Fleur d’art - Tristan Corbière
Oui — Quel art jaloux dans Ta fine histoire !
Quels bibelots chers ! — Un bout de sonnet,
Un cœur gravé dans ta manière noire,
Des traits de canif à coups de stylet. —
Tout fier mon cœur porte à la boutonnière
Que tu lui taillas, un petit bouquet
D’immortelle rouge — Encor ta manière —
C’est du sang en fleur. Souvenir coquet.
Allons, pas de pleurs à notre mémoire !
— C’est la mâle-mort de l’amour ici —
Foin du myosotis, vieux sachet d’armoire !
Double femme, va !… Qu’un âne te braie !
Si tu n’étais fausse, eh serais-tu vraie ?…
L’amour est un duel : — Bien touché ! Merci.
Publié en 1873 dans le recueil Les Amours jaunes
Tristan Corbière (1845-1875), poète breton au destin aussi bref que fulgurant, incarne une voix singulière dans la littérature du XIXᵉ siècle. Marqué par une santé fragile et un amour non partagé pour l’actrice Marcelle, il forge dans Les Amours jaunes (1873) une vision de l’amour à la fois cinglante et mélancolique, loin des clichés romantiques. Son poème Fleur d’art résume cette ambivalence : sous des apparences de légèreté (« souvenir coquet », « bout de sonnet »), il dépeint l’amour comme un duel sanglant, où l’immortelle rouge évoque autant la passion que la blessure (« c’est du sang en fleur »).
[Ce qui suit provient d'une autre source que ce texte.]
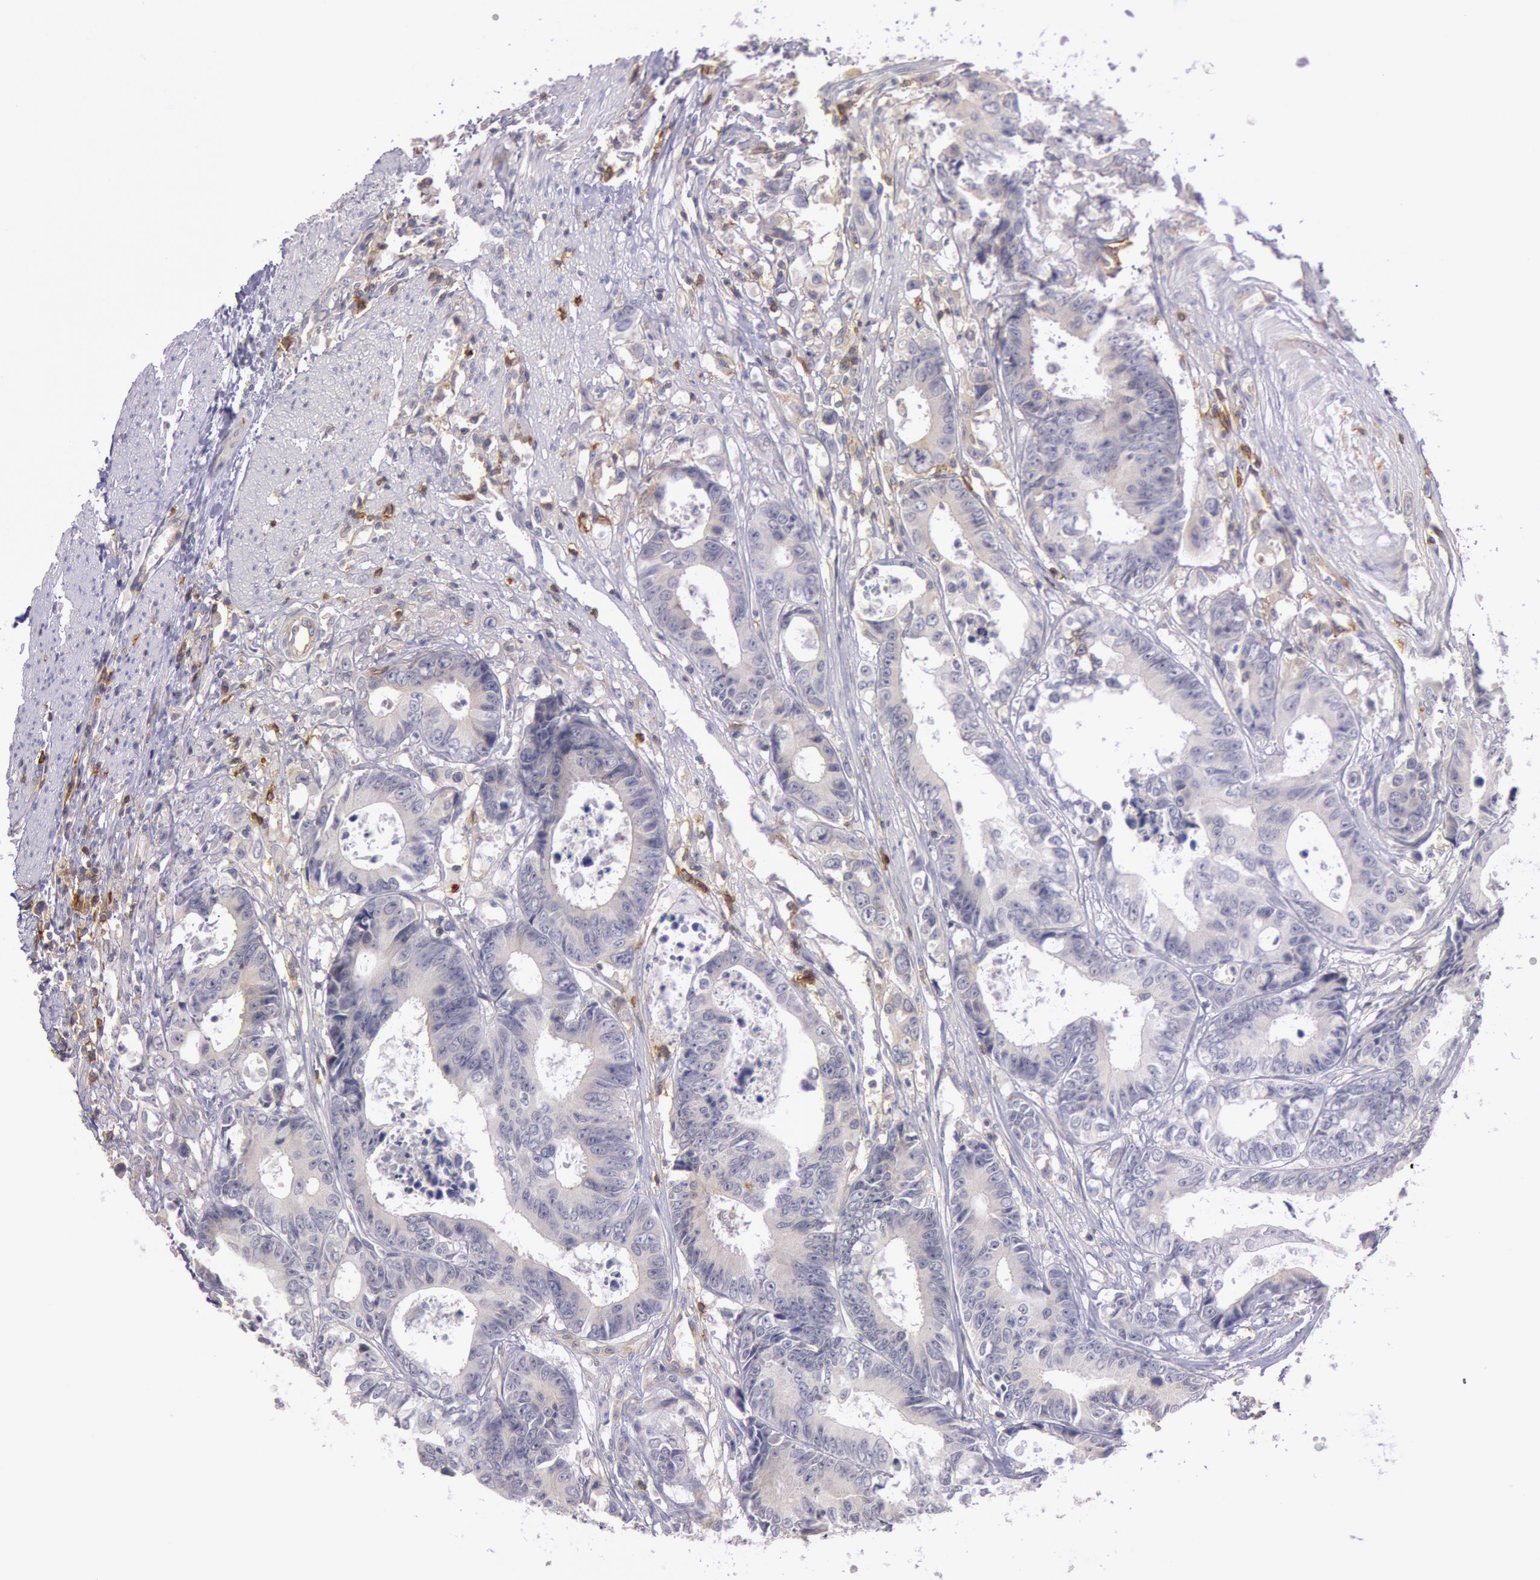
{"staining": {"intensity": "negative", "quantity": "none", "location": "none"}, "tissue": "colorectal cancer", "cell_type": "Tumor cells", "image_type": "cancer", "snomed": [{"axis": "morphology", "description": "Adenocarcinoma, NOS"}, {"axis": "topography", "description": "Rectum"}], "caption": "IHC histopathology image of human colorectal cancer stained for a protein (brown), which exhibits no expression in tumor cells.", "gene": "TRIB2", "patient": {"sex": "female", "age": 98}}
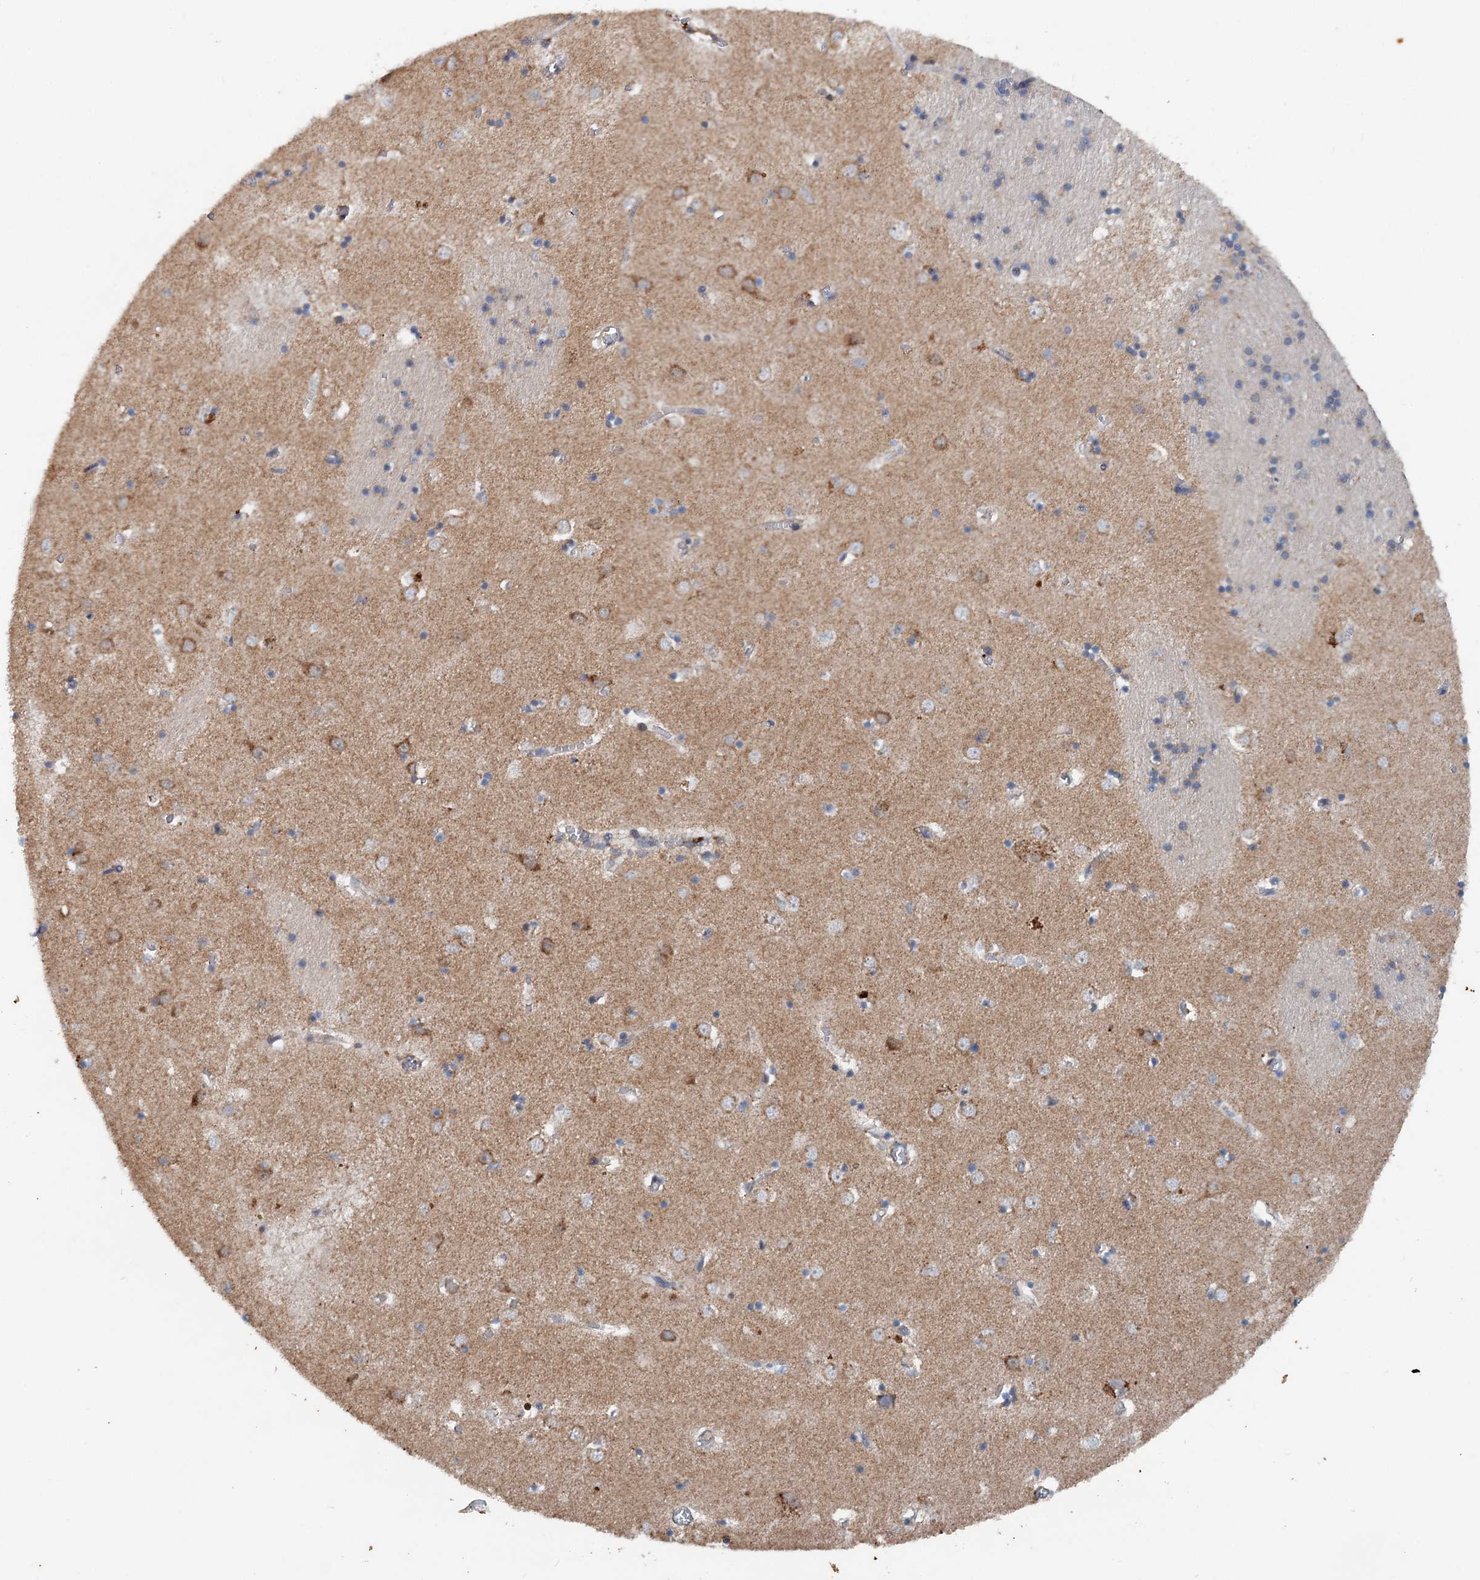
{"staining": {"intensity": "weak", "quantity": "<25%", "location": "cytoplasmic/membranous"}, "tissue": "caudate", "cell_type": "Glial cells", "image_type": "normal", "snomed": [{"axis": "morphology", "description": "Normal tissue, NOS"}, {"axis": "topography", "description": "Lateral ventricle wall"}], "caption": "A micrograph of caudate stained for a protein displays no brown staining in glial cells.", "gene": "TEDC1", "patient": {"sex": "male", "age": 37}}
Corbière y mêle ironie mordante (« Double femme, va !… Qu’un âne te braie ! ») et profondeur métaphysique, transformant le sentiment amoureux en une lutte entre vérité et artifice. Rejetant le lyrisme convenu, son style audacieux – ponctuations brutales, jeux de mots et images paradoxales – fait de lui un précurseur des symbolistes. Méconnu de son vivant, il doit sa postérité à Verlaine, qui le célébra parmi les « poètes maudits », révélant une œuvre où l’amour se vit en nuances de jaune : couleur de la trahison, de la maladie, mais aussi de l’or caché sous le fiel.